This analysis was originally published in “Ricochets” n° 1 in November 2014, a newsletter in French on the struggle against the construction of the maxi-prison in Haren, Brussels. The following text is the first in a series of translations by Person(s) Unknown Publications, as part of a new brochure in the making on the struggle against the maxi-prison:
The Belgian state want to build a new prison in Haren, north of Brussels. It is supposed to become the largest prison in Belgium, a maxi-prison [a massive prison-complex], a genuine prison town that would include five different prisons on the same terrain. Like other new prisons built in the last two years, this one in Brussels would also be developed by what is called a “private-public partnership”. This means that the construction and management of the prison is entirely in the hands of private companies, and that the State rents out for 25 years to these companies, after which it eventually becomes state property. Therefore you don’t have to look far to understand the huge economic interests that this project represents.
The maxi-prison will also be the first Belgian prison where it will be possible to lock up vast numbers of people at the same time (the complex composes of 1,200 cells), for men as for women and children. A court established within the prison is intended to help limit the detainees movements even more to a minimum.
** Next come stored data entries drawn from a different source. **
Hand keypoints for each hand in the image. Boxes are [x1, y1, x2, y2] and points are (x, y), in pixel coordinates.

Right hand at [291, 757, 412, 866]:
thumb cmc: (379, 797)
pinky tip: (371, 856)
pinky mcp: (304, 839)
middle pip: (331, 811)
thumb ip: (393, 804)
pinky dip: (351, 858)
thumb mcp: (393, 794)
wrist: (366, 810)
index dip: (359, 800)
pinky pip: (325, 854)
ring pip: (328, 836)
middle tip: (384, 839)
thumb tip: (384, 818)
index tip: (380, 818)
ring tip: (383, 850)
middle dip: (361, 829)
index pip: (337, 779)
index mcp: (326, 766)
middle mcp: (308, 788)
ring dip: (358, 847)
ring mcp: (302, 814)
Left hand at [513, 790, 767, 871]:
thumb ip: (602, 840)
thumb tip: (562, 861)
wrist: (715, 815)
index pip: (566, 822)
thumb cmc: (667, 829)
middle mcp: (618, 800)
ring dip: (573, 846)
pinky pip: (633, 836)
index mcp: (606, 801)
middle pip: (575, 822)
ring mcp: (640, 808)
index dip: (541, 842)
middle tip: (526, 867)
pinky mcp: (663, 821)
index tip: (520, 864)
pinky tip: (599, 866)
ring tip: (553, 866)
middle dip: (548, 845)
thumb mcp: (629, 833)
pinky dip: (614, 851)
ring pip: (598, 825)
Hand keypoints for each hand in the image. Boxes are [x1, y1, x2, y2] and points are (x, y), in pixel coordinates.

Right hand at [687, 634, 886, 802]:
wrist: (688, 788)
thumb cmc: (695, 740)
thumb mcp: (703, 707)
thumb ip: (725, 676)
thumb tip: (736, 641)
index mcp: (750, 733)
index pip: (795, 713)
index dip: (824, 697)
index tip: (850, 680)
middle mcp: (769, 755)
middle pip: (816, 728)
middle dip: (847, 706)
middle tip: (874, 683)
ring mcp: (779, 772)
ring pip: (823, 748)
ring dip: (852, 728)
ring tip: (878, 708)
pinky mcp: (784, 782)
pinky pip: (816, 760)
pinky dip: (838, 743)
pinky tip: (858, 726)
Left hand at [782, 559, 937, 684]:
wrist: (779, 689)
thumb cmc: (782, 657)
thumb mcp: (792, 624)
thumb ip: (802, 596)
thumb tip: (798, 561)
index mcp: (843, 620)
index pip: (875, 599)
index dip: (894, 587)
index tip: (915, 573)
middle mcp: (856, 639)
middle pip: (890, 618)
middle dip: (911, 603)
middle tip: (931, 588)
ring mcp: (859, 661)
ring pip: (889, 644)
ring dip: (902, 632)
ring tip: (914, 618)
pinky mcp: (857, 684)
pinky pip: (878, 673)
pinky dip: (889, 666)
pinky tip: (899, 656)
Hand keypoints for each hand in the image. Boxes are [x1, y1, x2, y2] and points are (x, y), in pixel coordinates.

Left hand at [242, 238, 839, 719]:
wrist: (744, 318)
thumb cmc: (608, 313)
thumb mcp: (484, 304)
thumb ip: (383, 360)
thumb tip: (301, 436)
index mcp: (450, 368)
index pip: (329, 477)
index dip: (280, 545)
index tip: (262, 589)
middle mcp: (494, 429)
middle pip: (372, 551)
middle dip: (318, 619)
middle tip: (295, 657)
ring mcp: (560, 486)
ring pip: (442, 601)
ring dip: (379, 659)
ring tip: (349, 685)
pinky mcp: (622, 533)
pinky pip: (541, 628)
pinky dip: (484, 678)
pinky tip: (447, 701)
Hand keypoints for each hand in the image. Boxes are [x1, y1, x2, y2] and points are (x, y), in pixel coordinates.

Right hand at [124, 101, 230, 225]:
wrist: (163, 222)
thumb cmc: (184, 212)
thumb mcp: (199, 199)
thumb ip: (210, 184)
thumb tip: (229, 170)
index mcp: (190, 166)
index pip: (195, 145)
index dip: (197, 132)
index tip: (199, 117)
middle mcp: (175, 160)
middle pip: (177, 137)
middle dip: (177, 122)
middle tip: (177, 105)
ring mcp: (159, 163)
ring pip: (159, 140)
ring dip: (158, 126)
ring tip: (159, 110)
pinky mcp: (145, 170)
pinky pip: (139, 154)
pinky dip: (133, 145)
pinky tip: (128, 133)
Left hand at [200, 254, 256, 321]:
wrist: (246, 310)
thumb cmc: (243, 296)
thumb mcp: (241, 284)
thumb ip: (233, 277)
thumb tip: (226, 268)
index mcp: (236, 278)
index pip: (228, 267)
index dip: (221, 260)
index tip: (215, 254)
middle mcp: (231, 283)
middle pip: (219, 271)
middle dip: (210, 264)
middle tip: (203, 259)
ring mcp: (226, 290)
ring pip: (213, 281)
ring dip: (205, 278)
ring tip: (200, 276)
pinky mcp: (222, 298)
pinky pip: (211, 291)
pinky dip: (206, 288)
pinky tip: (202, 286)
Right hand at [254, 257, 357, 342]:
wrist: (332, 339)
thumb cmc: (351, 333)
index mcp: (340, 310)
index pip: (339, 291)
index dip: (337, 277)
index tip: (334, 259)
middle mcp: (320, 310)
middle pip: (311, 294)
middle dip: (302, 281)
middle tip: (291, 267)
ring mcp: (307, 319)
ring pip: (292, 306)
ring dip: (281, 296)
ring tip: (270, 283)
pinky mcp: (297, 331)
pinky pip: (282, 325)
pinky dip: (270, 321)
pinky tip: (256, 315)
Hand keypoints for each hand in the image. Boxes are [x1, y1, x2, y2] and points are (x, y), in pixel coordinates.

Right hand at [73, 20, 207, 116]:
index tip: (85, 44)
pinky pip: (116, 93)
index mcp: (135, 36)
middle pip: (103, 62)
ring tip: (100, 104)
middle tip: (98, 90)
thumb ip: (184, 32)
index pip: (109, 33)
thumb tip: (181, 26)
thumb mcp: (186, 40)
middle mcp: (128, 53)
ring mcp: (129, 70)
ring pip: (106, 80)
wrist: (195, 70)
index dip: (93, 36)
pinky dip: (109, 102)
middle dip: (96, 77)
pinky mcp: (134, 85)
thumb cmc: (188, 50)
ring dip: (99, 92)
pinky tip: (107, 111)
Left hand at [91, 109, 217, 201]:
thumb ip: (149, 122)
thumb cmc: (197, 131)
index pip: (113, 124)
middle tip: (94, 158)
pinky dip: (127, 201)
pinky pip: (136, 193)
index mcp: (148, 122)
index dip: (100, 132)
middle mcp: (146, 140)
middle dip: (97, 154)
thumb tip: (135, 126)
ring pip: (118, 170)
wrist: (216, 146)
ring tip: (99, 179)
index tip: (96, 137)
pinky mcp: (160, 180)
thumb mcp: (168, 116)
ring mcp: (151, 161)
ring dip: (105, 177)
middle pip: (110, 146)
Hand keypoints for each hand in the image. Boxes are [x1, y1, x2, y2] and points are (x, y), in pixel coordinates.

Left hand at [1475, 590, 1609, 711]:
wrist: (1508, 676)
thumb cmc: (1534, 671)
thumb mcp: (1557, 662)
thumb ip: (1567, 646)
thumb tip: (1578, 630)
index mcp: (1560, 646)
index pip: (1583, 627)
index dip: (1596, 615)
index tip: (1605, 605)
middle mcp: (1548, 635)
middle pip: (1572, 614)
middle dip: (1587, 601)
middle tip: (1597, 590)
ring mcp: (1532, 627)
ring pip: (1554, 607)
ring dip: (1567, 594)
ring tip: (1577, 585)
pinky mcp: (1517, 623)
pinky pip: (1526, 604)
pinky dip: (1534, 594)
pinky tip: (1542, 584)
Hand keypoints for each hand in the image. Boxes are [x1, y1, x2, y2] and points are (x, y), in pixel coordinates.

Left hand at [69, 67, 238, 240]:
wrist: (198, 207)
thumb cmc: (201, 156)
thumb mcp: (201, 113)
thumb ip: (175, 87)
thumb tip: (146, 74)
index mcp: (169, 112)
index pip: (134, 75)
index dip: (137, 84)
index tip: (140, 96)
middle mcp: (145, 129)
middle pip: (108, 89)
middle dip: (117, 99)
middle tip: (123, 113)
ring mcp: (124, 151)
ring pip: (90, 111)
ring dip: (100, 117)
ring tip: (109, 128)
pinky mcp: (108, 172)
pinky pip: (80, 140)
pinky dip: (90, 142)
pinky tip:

The construction of this atrocity is the icing on the cake of the “master plan” designed by prior governments, envisaging the construction of approximately nine new prisons, throughout the country. This plan is sold to the public as the ultimate answer to overpopulation, and the advanced breakdown of certain prisons, as a major step towards more humane confinement, with more attention to the integrations of prisoners. Such a manoeuvre became almost inevitable for power, seeing that for years the prison world has been plagued by escapes, hostage-taking of prison guards, refusal to go back to the cells, large and small uprisings. In addition, detention conditions have led to several international authorities slapping the Belgian state on the wrist. They therefore want to do away with the disorder, revolt and international attention. But all this ‘out of a hat’ humanisation discourse in times of supposed crisis, to ensure that the public accepts this enormous influx of money for imprisonment, is obviously absolute bullshit. This is only contemporary packaging for something ancient; the power that sharpens its repressive weapons even more; to shelter itself, to defend its system, to preserve its direction towards more control and oppression.
In different ways we currently inject money into the Justice System of Belgium. There are not only the thousands of new cells, there is also the extension of electronic tagging, house arrest, community service, fines, etc. For the state, it is not to humanise its punishments, but instead to extend them to all those who continue to re-enter DIY structures to stay out of the lap of justice. In greatly increasing the prison capacity and expanding the possibilities for alternative sentencing, they want to give us all the possible means to have more of a grasp in society; in order to punish even more people and lock them up in prison, their accommodation, with a job, or financial debts.
And the powerful understand more than ever that the achievement of this goal is not only by the traditional foundations of the repressive apparatus. If we look at the city of Brussels, we see that the maxi-prison is not the only project with the objective to control people, to determine their behaviour in different ways, to influence and to limit their daily lives. To the far remote corners of the city, the projects that evidently grow like mushrooms: the construction of new police stations to the installation of more CCTV, additionally by the increased presence of police in the street. The extension of the European district to create an extremely well controlled public transport network, that must bring the workforce living outside of the city quickly and efficiently to their workplace. The construction of temples dedicated to ever-growing consumption, the implementation of new expensive accommodation in the poorest neighbourhoods, so as to achieve “social cleansing”. All these brilliant inventions are nothing more than instruments with the sole aim of keeping people in line, or to force them to toe the line, and; to target, humiliate, hunt or lock up those who can not, or who consciously refuse. The new maxi-prison in Haren and the urban renovation in Brussels are two sides of the same coin.
It’s been almost two years since the first leaflets expressing a radical opposition to the construction of the prison were distributed in Haren, connecting the umpteenth repressive project of the state directly with the slow but certain transformations of the city into a large open-air prison. Since then, the struggle was born which has experienced many different initiatives and intensities: leaflets, posters, tags, gatherings, occupations, demonstrations, sabotage and direct action. All these initiatives breath an anti-political attitude, and are an invitation to each and everyone to also go on the attack, into direct conflict with the powerful and their plans. They also claim autonomy of the struggle, encouraging everyone to organise themselves when, how and with whom he/she/they deem best, in direct confrontation against that which oppresses us.
The construction of the maxi-prison in Haren will never be prevented only with words. Imagination, ideas, perseverance, passion and acts of each and everyone of us can fuel a fire that not a single project, of any stronghold of power, is able to resist. Continue to explore the paths, taking action.